Pour réveiller ses compatriotes, Dorléans va jusqu’à invoquer le patriotisme d’un Général de Gaulle qui, au lendemain de la fin de la Seconde Guerre mondiale, a créé l’École Nationale d’Administration (ÉNA) avec pour objectif de créer une élite de fonctionnaires appelés à mettre la nation debout, en rassemblant tout ce qui était épars. Les postes administratifs ont été destinés aux plus capables. La France s’est dotée d’une élite douée qui a toujours su défendre la nation avec panache et la gestion des soubresauts historiques a prouvé que les nantis de ce pays ont toujours défendu le peuple. Le haut état-major du Parti socialiste était exclusivement composé de gens issus de la haute bourgeoisie française.

Le progrès passe par une élite patriotique.
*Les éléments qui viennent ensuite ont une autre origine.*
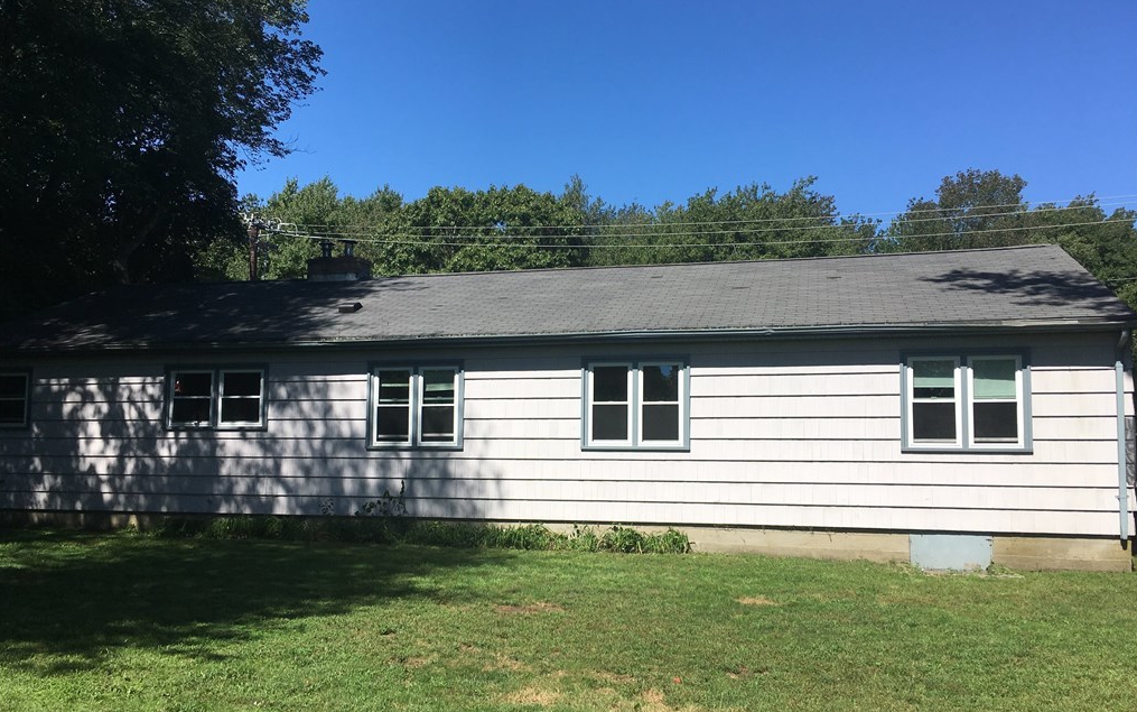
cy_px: 388
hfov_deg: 61.2
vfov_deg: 40.6
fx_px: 961
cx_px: 569
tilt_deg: +3.0
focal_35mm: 31
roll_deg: -0.3
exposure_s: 1/2198
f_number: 2.2
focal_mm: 4.15
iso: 25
Récemment encore, lors du débat sur les impôts, une bonne partie des industriels français, dont le millionnaire Maurice Levy, ont déclaré, comme le méga-riche Pierre Berge autrefois, vouloir payer plus d’impôts pour réduire la pauvreté en France. De l’avis de notre compatriote, les Haïtiens doivent se mobiliser autour d’un projet commun en vue de trouver un remède à leurs nombreux maux et ipso facto leur redonner fierté. Selon lui, un pays qui n’a pas d’élite pour prendre en mains son destin est sans épine dorsale et sa capacité de développement ne peut que se révéler hypothétique. On mérite le qualificatif d’élite quand on est conscient que l’on a une mission à l’égard des plus humbles de son pays. Jusqu’ici, nos élites n’arrivent pas à penser le pays encore moins d’avoir des projets de développement.

 

Aller au-delà du constat

« Sommes-nous des citoyens de ce pays ? », demande l’essayiste. « Un pays est le reflet de l’idée que ses propres élites se font de lui, répond-il. C’est l’idée que tu te fais de ton pays qui va commander tes pensées, tes paroles et tes actions à son endroit. » Dans son livre, « Mémoires de Guerre », Charles de Gaulle a écrit : « Toute ma vie , je me suis fait une certaine idée de la France. Le sentiment me l’inspire aussi bien que la raison. » Et toi quelle idée te fais-tu de ton pays ? T’en fais-tu l’idée d’un pays foutu ? D’un pays sans avenir ? D’un pays à fuir ? D’un pays qui ne peut vivre que de l’aide internationale ? »

L’auteur se pose la question de la compatibilité de nos habitudes avec le développement. L’ancien ministre fait appel à ses expériences dans les méandres de l’administration et de ses observations pour y répondre. Ça sent le souffle tout chaud de l’ancien diplomate avec des codes, des principes et des rituels qui peuvent apparaître surannés aux yeux de certains par les temps qui courent où les valeurs sont reléguées en arrière-plan.

Dans les commandements 124 et 125 du chapitre XI consacrée à « l’exactitude dans les rendez-vous », l’ancien diplomate parle avec sévérité de cette manie haïtienne de ne pas respecter l’heure et d’arriver toujours en retard. Ce qui confine à quelque chose de pathologique, voire même suicidaire, quand il s’agit de rendez-vous officiels importants.

Dans le registre du droit, si toutes les innovations juridiques mises au point ne sont pas appliquées, elles ne servent à rien. En même temps, pour Dorléan, les règles sont utiles quand elles nous permettent « de vivre dignement, de développer vos facultés et votre intelligence, de satisfaire vos aspirations, de participer aux affaires de la communauté, de poursuivre votre bonheur et de travailler au développement de votre pays ».

La hiérarchisation des priorités occupe une place centrale dans ce livre. Comme Demesvar Delorme ou encore le flamboyant patriote Louis-Joseph Janvier, deux diplomates écrivains, qui s’occupaient de développement, Dorléan en fait sa préoccupation, même s’il reste au niveau des analyses de notre comportement anti-développement. Par exemple, l’idée négative dont on se fait de notre pays ? « Quelle idée te fais-tu de ton pays ? Les mots les plus courants que tu prononces sont : un pays poubelle, un pays jungle, un pays à environnement dégradé, un pays humilié. » Histoire de dire qu’on devra aller au-delà de notre constat et changer les choses.

Venant de la plume d’un ancien fonctionnaire de la République, c’est étonnant, mais aussi encourageant. Une telle publication vaut de l’or, car la jeunesse haïtienne a aujourd’hui plus que jamais besoin de repères pour ne pas sombrer dans le désespoir.